◆ **Work item**:
If a line in the entries includes "center", show that line.

------------------------------------------------

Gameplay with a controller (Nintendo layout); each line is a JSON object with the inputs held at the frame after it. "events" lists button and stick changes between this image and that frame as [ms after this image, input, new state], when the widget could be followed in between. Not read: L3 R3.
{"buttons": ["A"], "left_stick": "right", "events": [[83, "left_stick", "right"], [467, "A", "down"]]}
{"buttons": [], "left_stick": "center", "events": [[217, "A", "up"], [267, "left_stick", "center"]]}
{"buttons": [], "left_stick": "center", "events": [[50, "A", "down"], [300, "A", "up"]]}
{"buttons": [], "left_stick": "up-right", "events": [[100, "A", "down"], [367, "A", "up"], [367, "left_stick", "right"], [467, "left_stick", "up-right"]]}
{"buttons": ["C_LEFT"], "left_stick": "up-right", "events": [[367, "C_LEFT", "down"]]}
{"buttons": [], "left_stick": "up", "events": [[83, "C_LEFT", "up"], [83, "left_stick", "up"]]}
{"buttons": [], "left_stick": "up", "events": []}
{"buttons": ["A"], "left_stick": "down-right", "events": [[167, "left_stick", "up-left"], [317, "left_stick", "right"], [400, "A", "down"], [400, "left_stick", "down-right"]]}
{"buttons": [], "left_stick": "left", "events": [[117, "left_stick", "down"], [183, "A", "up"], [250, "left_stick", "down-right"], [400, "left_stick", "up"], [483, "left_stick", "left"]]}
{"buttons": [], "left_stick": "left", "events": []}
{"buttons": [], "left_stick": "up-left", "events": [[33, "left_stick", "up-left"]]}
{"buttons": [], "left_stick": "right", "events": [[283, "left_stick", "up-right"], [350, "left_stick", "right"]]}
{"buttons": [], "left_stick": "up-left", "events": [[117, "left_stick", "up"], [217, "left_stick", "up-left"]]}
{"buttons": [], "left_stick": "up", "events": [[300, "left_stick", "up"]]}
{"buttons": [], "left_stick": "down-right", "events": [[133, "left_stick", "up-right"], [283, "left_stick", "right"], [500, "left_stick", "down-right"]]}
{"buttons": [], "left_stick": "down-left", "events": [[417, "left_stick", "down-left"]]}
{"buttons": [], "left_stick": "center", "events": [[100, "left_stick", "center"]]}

------------------------------------------------

◆ **Task answer**:
{"buttons": [], "left_stick": "center", "events": [[217, "A", "up"], [267, "left_stick", "center"]]}
{"buttons": [], "left_stick": "center", "events": [[50, "A", "down"], [300, "A", "up"]]}
{"buttons": [], "left_stick": "center", "events": [[100, "left_stick", "center"]]}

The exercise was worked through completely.